Render the lines of the data as a JSON list of strings, one string per line and no blank lines, starting at the line containing "order: Brassicales" and ending at the line containing "genus: Hydrophasianus", both included.

>> Begin Entries

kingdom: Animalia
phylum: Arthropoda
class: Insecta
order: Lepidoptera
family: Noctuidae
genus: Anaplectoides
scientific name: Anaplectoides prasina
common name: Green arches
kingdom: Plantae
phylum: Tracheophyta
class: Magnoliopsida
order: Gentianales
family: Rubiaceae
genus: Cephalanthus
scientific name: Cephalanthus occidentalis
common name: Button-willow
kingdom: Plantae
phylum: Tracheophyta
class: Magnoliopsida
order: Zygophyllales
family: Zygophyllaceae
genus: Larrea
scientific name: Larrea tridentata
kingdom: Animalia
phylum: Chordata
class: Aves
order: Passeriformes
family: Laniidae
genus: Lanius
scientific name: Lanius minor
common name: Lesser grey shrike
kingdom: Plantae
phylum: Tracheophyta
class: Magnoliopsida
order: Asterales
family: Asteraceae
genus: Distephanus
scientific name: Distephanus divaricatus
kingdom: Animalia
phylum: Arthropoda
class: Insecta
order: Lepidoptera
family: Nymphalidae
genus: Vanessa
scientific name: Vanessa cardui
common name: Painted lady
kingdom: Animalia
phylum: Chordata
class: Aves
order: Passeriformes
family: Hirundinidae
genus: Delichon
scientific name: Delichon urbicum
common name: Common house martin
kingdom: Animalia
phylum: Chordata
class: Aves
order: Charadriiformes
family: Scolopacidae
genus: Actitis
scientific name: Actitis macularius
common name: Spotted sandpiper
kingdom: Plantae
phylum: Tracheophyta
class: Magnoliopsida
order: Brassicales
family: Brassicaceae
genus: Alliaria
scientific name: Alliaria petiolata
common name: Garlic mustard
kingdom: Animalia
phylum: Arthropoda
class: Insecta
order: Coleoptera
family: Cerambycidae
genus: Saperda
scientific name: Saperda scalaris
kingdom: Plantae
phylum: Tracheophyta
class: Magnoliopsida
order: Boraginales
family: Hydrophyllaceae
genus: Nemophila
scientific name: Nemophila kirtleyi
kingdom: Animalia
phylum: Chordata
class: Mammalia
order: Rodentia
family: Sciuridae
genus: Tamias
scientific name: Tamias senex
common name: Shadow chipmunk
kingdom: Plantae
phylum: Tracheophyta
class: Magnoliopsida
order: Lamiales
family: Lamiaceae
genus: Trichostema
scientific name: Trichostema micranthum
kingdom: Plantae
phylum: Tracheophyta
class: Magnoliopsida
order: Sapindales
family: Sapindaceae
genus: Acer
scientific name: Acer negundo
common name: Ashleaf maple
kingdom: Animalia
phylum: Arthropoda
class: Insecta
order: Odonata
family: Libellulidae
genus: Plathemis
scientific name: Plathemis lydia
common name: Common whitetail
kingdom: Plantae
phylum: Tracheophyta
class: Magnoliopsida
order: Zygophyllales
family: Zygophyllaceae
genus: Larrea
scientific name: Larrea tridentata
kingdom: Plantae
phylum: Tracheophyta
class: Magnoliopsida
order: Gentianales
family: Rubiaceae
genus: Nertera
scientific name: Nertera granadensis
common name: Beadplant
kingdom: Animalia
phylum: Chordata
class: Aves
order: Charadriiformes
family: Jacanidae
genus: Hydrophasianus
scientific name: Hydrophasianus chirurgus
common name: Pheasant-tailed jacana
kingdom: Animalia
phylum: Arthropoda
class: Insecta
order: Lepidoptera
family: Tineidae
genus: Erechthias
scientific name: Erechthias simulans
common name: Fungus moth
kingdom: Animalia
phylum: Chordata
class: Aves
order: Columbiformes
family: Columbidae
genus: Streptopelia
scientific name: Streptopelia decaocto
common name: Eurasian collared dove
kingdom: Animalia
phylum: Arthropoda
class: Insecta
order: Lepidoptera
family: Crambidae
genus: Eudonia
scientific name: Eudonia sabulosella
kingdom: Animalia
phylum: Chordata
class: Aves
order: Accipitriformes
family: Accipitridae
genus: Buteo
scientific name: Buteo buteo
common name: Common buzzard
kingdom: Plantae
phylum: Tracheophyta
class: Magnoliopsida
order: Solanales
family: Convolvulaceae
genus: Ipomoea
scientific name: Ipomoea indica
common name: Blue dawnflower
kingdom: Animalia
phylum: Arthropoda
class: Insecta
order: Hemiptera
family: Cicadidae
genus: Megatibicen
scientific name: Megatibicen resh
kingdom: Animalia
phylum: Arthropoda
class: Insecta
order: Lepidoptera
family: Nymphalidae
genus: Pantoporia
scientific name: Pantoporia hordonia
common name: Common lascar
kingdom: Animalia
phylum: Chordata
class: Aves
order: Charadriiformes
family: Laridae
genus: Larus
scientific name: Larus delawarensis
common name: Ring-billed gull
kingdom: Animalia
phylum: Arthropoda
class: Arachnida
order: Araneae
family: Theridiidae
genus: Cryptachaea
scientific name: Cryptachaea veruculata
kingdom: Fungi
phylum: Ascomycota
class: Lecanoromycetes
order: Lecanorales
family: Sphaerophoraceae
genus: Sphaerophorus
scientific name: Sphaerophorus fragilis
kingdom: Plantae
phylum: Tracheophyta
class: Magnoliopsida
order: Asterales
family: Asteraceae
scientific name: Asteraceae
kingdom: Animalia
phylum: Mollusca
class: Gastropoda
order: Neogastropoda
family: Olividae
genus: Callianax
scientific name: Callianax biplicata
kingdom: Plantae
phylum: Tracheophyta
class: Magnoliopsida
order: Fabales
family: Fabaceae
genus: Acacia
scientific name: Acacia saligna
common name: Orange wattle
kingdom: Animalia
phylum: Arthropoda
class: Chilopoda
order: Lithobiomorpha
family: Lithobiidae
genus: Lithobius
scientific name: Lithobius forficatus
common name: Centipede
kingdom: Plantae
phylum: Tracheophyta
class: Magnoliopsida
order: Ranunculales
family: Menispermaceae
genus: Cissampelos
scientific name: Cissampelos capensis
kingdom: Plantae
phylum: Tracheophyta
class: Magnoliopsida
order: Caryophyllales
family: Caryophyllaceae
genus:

>> End Entries

## Output for this task
[
  "order: Brassicales",
  "family: Brassicaceae",
  "genus: Alliaria",
  "scientific name: Alliaria petiolata",
  "common name: Garlic mustard",
  "kingdom: Animalia",
  "phylum: Arthropoda",
  "class: Insecta",
  "order: Coleoptera",
  "family: Cerambycidae",
  "genus: Saperda",
  "scientific name: Saperda scalaris",
  "kingdom: Plantae",
  "phylum: Tracheophyta",
  "class: Magnoliopsida",
  "order: Boraginales",
  "family: Hydrophyllaceae",
  "genus: Nemophila",
  "scientific name: Nemophila kirtleyi",
  "kingdom: Animalia",
  "phylum: Chordata",
  "class: Mammalia",
  "order: Rodentia",
  "family: Sciuridae",
  "genus: Tamias",
  "scientific name: Tamias senex",
  "common name: Shadow chipmunk",
  "kingdom: Plantae",
  "phylum: Tracheophyta",
  "class: Magnoliopsida",
  "order: Lamiales",
  "family: Lamiaceae",
  "genus: Trichostema",
  "scientific name: Trichostema micranthum",
  "kingdom: Plantae",
  "phylum: Tracheophyta",
  "class: Magnoliopsida",
  "order: Sapindales",
  "family: Sapindaceae",
  "genus: Acer",
  "scientific name: Acer negundo",
  "common name: Ashleaf maple",
  "kingdom: Animalia",
  "phylum: Arthropoda",
  "class: Insecta",
  "order: Odonata",
  "family: Libellulidae",
  "genus: Plathemis",
  "scientific name: Plathemis lydia",
  "common name: Common whitetail",
  "kingdom: Plantae",
  "phylum: Tracheophyta",
  "class: Magnoliopsida",
  "order: Zygophyllales",
  "family: Zygophyllaceae",
  "genus: Larrea",
  "scientific name: Larrea tridentata",
  "kingdom: Plantae",
  "phylum: Tracheophyta",
  "class: Magnoliopsida",
  "order: Gentianales",
  "family: Rubiaceae",
  "genus: Nertera",
  "scientific name: Nertera granadensis",
  "common name: Beadplant",
  "kingdom: Animalia",
  "phylum: Chordata",
  "class: Aves",
  "order: Charadriiformes",
  "family: Jacanidae",
  "genus: Hydrophasianus"
]